The book I chose to read is The Man Who Mistook His Wife for a Hat: And Other Clinical Tales by Oliver Sacks. In it, Sacks includes anecdotes of his experiences as a psycho-neurologist. The book was tolerable at best, and it was not something I would ever go out of my way to read. It is too dated to be useful to the casual reader. The cases it presents may still be interesting for those in the profession to analyze, but laymen will find nothing of worth. This book is so chock full of horrifying 1970’s-style racism—such as comparing “savages” to children— that the book’s credibility is compromised. Sacks had time to read and write a foreword for the audio edition, so why on Earth did he not take the time to go through the text, and at least update some of the worst blunders? There is no reason to perpetuate historical biases in what is sold as a popular psychology book, especially not when the author is alive, well, and could update the text for the modern reader.

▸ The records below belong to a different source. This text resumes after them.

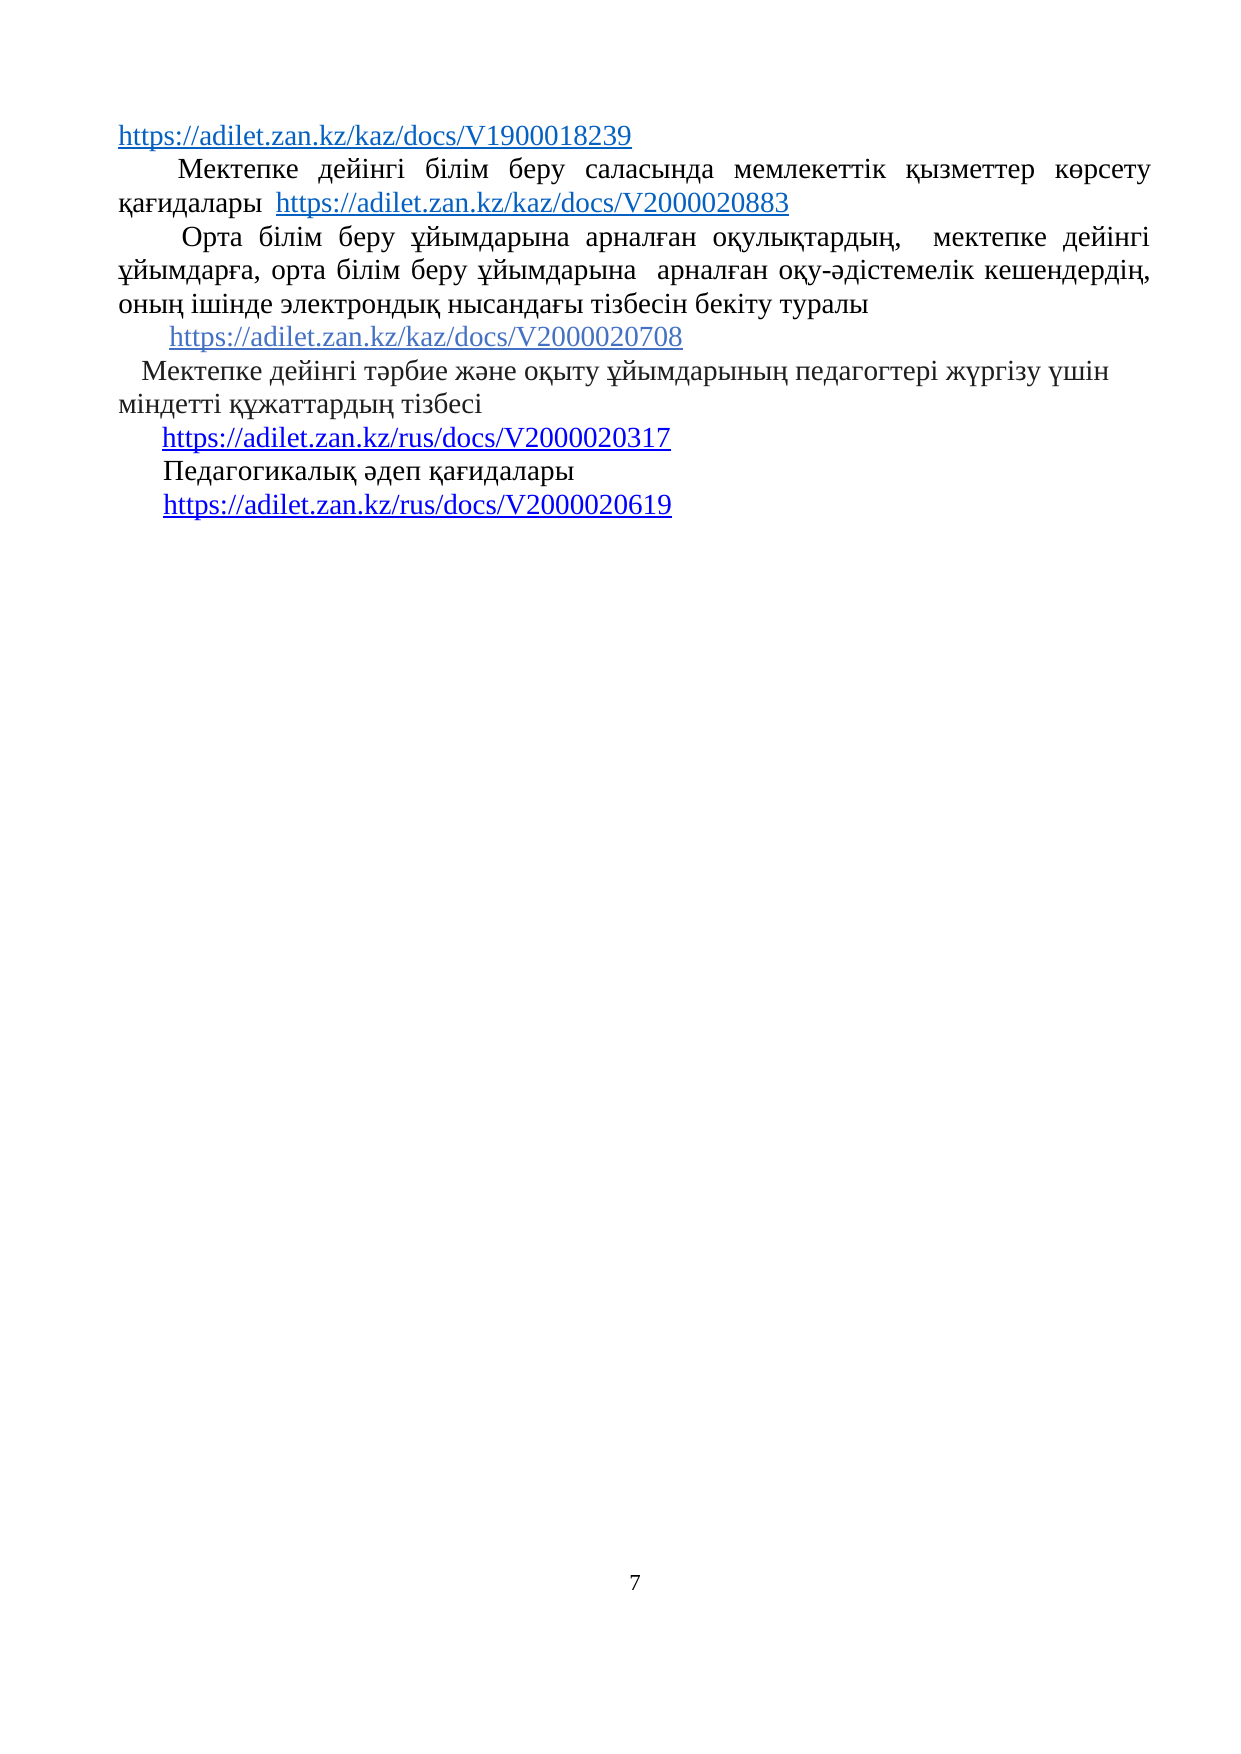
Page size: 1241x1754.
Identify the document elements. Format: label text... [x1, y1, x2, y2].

text https://adilet.zan.kz/rus/docs/V2000020619 [164, 487, 1152, 521]
text Педагогикалық әдеп қағидалары [118, 453, 1152, 487]
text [118, 118, 1152, 152]
text Мектепке дейінгі білім беру саласында мемлекеттік қызметтер көрсету қағидалары https://adilet.zan.kz/kaz/docs/V2000020883 [118, 152, 1152, 219]
text https://adilet.zan.kz/rus/docs/V2000020317 [118, 420, 1152, 453]
text Мектепке дейінгі тәрбие және оқыту ұйымдарының педагогтері жүргізу үшін міндетті құжаттардың тізбесі [118, 353, 1152, 420]
text Орта білім беру ұйымдарына арналған оқулықтардың, мектепке дейінгі ұйымдарға, орта білім беру ұйымдарына арналған оқу-әдістемелік кешендердің, оның ішінде электрондық нысандағы тізбесін бекіту туралы [118, 219, 1152, 319]
text https://adilet.zan.kz/kaz/docs/V2000020708 [118, 319, 1152, 353]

I found it hard to lose myself in this book. Sacks’s writing feels overwrought and his style is self-conscious, as though he really needs us to acknowledge how clever he is. Although his intelligence is undeniable, there is a limit to how often one can rattle off medical terminology for disorders, treatments, and parts of the brain. Sacks does this without even a suggestion of what they mean and then wanders off into long, flowery descriptions and tangential quotes from various psychologists in an attempt to make us empathize with the patient. For me, this only served to make the book about the author instead of the patients and, at times, that did not serve the author well. Twice, he questions whether the patients still had “souls.” I do not even understand what that question is supposed to mean, and I suspect that even people who are religious might take issue with speculation like that. It sounded unscientific and unprofessional.
The poor review above does not in any way signify that the cases themselves were not interesting. Quite the contrary—they include a man who can mentally visualize but cannot implement that visualization, a woman who has lost the proprioception (the body’s self-awareness) in her hand, and to a soldier who cannot remember anything after 1945. As interesting the cases were, Sacks wrote too much about the cases and never spent a second explaining the causes of the ailment. I read the book thinking I would finish with new knowledge of the brain, but I just learned about the ailments. The walkaway content is little to none, which irked me.
Overall, I would not recommend this book. To the select few in the world who indeed can comprehend the impossible medical jargon (i.e., a neurologist that practiced in the 1980s), this is an interesting book. For the layman, it is an impossible read. Due to Sacks’s inability to hold the interest of the reader and explain content coupled with the fact that nearly everything in the book is completely outdated, this book is a total failure.